Prior to its eradication, vaccination for smallpox was done using inactivated strains of vaccinia virus. However, only small stocks of the vaccine now remain and are not available for widespread distribution. Typically, only researchers in high security facilities are now vaccinated for smallpox60,61. Despite concerns about future biological warfare, the knowledge that the vaccine has side effects is a major argument against re-instituting more widespread smallpox vaccination in preparation for a bioterrorism attack.
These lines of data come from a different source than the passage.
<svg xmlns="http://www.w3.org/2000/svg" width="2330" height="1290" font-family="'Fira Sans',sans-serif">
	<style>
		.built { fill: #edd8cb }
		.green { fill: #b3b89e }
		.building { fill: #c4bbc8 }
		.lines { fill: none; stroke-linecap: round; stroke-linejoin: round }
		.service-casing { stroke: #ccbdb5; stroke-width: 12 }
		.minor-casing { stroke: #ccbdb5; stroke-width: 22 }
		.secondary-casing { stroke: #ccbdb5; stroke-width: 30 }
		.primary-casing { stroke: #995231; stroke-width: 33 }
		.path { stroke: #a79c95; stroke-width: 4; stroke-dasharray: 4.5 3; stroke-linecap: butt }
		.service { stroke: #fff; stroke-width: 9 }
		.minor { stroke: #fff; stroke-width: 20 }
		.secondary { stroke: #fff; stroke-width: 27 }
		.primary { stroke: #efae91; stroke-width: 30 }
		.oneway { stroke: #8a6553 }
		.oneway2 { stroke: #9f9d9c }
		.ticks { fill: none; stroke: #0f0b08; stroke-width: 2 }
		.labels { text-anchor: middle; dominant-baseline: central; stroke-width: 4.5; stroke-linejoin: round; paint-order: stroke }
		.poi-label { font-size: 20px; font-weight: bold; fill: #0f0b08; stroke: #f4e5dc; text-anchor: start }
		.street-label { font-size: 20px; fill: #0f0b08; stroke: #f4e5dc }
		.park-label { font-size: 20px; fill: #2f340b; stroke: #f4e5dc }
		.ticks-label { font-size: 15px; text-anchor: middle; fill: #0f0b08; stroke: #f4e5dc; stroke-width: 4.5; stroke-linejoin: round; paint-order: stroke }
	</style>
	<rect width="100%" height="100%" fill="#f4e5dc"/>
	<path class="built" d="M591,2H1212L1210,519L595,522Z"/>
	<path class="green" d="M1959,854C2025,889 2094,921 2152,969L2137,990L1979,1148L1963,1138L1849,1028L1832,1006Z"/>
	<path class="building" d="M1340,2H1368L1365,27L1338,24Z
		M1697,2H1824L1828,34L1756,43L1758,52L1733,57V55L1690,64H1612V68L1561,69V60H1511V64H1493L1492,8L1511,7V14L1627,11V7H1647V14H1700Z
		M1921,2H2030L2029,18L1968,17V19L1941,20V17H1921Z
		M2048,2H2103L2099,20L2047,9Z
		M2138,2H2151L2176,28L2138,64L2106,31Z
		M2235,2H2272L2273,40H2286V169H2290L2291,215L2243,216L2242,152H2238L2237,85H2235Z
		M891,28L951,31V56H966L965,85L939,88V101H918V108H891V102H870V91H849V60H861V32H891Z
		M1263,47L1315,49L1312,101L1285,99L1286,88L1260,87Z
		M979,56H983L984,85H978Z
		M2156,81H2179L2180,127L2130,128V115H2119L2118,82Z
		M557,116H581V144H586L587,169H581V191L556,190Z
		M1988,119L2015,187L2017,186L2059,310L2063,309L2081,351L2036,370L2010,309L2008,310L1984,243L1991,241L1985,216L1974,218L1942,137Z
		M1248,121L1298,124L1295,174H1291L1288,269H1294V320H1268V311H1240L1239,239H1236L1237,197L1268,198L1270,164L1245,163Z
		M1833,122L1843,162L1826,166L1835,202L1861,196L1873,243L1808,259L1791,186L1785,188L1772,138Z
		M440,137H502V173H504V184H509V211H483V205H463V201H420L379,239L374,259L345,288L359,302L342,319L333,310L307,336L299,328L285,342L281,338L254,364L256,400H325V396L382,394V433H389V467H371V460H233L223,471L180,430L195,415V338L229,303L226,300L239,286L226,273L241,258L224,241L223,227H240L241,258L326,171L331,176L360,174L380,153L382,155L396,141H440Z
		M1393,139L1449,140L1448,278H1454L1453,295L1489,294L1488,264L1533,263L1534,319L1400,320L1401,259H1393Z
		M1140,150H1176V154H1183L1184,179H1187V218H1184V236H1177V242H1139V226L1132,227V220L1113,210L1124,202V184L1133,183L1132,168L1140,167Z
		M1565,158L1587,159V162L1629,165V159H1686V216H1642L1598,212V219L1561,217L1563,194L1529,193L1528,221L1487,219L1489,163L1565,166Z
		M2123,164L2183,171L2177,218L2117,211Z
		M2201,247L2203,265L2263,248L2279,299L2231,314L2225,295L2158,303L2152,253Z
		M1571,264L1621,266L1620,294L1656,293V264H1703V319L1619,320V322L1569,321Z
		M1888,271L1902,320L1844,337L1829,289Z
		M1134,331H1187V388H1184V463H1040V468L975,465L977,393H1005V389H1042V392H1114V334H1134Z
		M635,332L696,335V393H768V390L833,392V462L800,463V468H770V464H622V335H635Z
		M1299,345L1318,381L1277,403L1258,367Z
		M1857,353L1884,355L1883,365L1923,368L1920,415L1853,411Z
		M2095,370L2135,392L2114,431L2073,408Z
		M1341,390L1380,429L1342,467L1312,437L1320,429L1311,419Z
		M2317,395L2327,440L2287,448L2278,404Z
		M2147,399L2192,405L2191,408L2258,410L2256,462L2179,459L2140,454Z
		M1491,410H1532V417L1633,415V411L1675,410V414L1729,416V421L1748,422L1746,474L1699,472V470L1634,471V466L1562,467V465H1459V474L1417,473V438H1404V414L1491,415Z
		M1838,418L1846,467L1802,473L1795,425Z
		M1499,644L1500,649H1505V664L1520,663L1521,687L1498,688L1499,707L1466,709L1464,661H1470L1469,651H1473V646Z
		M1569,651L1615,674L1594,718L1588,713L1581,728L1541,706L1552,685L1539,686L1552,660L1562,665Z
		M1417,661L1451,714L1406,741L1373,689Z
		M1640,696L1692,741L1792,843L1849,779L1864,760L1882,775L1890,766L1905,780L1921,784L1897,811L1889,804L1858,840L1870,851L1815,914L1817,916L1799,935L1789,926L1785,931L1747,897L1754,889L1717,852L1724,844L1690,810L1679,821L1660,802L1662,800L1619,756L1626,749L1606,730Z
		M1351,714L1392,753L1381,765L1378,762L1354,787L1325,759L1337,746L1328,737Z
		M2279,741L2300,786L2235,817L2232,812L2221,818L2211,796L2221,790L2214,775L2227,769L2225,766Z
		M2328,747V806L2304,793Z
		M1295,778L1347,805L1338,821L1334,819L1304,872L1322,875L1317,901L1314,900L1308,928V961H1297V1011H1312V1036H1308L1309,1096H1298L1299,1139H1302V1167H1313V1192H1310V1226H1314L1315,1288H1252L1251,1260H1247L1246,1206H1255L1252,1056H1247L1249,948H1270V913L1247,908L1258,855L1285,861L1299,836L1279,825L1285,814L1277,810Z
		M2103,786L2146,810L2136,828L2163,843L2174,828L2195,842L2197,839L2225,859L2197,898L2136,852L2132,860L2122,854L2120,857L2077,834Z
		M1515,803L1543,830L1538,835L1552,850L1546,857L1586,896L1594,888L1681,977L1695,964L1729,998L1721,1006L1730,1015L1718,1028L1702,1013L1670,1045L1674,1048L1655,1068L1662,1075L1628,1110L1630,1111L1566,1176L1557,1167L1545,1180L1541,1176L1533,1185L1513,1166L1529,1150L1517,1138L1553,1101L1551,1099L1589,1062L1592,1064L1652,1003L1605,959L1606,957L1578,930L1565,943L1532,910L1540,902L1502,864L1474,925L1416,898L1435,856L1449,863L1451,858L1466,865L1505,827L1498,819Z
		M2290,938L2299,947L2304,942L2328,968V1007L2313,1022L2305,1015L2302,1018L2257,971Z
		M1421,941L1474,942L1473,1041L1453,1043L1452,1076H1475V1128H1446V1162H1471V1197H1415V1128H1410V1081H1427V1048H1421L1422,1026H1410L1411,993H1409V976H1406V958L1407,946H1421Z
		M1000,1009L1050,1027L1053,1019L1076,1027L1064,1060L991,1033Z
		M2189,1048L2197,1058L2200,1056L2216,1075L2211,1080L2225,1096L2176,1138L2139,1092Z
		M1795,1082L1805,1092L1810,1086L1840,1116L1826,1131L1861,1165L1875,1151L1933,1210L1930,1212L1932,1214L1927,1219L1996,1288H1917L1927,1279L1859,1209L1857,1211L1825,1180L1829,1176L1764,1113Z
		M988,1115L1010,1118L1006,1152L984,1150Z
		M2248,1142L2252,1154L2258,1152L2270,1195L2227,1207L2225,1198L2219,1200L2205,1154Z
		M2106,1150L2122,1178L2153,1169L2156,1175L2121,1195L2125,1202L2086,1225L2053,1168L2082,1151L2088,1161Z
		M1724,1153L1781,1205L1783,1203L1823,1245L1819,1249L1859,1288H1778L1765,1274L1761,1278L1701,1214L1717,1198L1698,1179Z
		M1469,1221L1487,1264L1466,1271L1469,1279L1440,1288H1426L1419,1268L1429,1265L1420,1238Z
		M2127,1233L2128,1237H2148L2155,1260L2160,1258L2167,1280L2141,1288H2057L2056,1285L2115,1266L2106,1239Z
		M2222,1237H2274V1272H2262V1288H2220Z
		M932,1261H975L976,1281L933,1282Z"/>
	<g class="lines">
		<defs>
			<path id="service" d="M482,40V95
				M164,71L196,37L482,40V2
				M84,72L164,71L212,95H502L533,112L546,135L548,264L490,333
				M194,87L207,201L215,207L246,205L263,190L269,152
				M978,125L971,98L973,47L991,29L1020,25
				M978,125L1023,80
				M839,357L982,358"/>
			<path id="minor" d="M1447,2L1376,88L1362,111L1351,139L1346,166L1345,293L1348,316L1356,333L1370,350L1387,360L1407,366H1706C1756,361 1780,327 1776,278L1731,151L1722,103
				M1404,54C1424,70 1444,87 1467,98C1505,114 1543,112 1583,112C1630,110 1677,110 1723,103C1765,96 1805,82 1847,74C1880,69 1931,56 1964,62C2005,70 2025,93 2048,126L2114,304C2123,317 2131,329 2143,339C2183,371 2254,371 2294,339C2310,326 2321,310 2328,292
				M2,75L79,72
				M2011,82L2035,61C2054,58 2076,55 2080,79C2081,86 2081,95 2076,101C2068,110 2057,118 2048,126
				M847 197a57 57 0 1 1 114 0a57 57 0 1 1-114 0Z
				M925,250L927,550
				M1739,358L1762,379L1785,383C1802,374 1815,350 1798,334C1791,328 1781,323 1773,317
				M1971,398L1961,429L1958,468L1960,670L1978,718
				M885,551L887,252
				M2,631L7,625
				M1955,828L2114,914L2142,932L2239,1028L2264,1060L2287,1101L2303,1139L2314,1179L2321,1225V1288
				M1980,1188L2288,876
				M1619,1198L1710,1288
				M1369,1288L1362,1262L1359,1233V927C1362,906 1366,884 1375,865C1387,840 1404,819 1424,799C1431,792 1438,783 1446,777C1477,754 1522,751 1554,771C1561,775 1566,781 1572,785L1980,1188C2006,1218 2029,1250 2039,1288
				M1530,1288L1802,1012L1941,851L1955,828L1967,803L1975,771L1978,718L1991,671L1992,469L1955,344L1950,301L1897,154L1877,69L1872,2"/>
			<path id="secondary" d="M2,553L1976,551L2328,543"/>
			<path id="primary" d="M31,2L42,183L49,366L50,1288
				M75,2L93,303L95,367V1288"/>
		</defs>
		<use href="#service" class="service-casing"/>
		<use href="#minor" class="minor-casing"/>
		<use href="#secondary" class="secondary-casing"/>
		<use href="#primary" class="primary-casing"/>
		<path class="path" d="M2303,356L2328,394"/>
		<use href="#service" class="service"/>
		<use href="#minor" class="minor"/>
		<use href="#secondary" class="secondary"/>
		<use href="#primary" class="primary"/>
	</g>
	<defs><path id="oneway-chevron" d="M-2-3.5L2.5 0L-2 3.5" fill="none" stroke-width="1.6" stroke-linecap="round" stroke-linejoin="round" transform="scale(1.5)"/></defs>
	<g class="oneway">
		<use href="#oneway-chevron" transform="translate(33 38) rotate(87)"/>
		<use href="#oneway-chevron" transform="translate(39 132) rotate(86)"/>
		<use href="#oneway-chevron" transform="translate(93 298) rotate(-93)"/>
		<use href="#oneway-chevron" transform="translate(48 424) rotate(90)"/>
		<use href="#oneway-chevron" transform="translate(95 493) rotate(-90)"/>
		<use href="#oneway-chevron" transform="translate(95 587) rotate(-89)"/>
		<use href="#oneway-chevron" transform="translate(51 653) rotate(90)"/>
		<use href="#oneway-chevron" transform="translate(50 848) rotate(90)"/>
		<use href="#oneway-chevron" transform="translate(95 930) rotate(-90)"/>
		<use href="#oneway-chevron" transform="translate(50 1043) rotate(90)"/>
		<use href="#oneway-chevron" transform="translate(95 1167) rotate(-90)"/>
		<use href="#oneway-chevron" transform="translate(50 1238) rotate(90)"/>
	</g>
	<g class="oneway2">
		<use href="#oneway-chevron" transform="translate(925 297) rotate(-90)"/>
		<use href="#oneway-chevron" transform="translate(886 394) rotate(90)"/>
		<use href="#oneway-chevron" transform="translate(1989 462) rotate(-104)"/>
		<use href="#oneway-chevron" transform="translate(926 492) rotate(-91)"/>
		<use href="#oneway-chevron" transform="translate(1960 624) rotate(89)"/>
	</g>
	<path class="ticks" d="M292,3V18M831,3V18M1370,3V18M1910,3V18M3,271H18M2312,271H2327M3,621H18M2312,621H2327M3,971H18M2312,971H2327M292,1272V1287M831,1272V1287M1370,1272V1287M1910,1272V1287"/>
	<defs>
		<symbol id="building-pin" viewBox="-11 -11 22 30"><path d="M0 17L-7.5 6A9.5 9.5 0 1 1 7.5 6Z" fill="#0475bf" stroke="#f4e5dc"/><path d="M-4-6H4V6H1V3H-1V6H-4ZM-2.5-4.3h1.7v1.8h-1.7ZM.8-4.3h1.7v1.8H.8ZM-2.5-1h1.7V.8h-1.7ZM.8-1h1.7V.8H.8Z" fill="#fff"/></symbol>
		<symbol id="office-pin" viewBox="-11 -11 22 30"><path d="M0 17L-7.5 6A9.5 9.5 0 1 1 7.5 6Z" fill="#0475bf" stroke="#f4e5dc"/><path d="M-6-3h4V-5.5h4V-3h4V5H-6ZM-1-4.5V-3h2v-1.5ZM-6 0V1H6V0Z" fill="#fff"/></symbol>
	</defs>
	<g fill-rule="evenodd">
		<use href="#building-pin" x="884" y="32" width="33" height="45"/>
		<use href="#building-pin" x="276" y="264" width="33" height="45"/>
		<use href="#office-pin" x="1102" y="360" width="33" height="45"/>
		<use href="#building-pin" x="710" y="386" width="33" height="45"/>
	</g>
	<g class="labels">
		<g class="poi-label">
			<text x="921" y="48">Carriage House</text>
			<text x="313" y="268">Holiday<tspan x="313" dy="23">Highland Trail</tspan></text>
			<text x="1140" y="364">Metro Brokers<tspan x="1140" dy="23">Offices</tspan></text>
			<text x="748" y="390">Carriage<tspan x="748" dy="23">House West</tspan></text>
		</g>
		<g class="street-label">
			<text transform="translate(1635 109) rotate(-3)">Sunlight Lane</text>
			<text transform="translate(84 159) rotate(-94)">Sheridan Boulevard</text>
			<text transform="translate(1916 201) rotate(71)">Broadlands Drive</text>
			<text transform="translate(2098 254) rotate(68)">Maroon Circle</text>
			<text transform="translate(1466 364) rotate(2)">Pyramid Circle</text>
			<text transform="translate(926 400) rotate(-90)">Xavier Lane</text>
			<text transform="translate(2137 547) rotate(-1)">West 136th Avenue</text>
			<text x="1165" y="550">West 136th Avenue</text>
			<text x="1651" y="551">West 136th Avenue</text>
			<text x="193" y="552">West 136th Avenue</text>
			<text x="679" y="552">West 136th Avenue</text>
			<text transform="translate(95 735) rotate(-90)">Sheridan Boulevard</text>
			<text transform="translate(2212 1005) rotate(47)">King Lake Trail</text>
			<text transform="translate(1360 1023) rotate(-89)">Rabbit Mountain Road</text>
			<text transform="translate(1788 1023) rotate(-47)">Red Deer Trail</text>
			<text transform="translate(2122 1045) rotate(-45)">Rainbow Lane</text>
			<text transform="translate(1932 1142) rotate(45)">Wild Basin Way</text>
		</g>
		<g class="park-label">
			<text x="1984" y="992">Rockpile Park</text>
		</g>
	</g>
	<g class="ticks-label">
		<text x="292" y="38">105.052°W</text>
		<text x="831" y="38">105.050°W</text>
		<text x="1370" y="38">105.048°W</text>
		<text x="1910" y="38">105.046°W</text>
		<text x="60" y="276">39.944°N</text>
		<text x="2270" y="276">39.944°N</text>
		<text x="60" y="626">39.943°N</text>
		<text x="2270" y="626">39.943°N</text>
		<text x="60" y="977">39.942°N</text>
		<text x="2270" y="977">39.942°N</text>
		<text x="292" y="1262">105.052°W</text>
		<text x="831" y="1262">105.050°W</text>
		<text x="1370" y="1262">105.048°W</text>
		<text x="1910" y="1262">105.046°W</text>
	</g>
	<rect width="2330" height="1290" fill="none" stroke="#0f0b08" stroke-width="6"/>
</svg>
These complications usually result in skin rashes or, in more severe cases, potentially fatal tissue death. While health officials predict that only 1-2 out of every million vaccinated would actually die of such complications, the risks are still too much to reinstate vaccination on a large scale41,42.
Resurrecting the Pox?
The existence of laboratory strains of the virus means there is still a possibility of it being resurrected as a bio-terror weapon. While the strains locked away at the CDC can probably be assumed safe from such abuse, the collapse of financial backing for Russian scientific research has raised concerns that private (and unfriendly) hands could now be funding work in former Soviet bioweapons facilities62.
Is there a benefit to maintaining smallpox stocks in the laboratory? Some researchers claim that these supplies are necessary for further research. However, this seems suspicious given that most of what we know about the virus actually comes from animal forms such as vaccinia. Nevertheless, policy makers have supported retaining samples of the human virus. Even though the World Health Organization had promised the destruction of all remaining smallpox stocks in the US and Russia by 1999, the Clinton administration decided to reverse this plan in the US, claiming the samples were needed for future anti viral research, or, in the event that the virus remerged, to develop new vaccines53. However, the rescued stocks have actually generated little scientific interest, with no new pharmaceutical or vaccines developed in the years since they were salvaged from their planned destruction53.
So how deadly would an outbreak be? Certainly, the lack of current vaccination makes smallpox a particularly dangerous threat, and since the vaccine is not used regularly in the US anymore, immunity levels among the American population are effectively nonexistent. Besides this, the virus is a tempting weapon because it can be easily grown and aerosolized53. Thus, because of this threat, the pros and cons of widespread vaccination are still being weighed, with the true threat of a smallpox outbreak remaining unknown.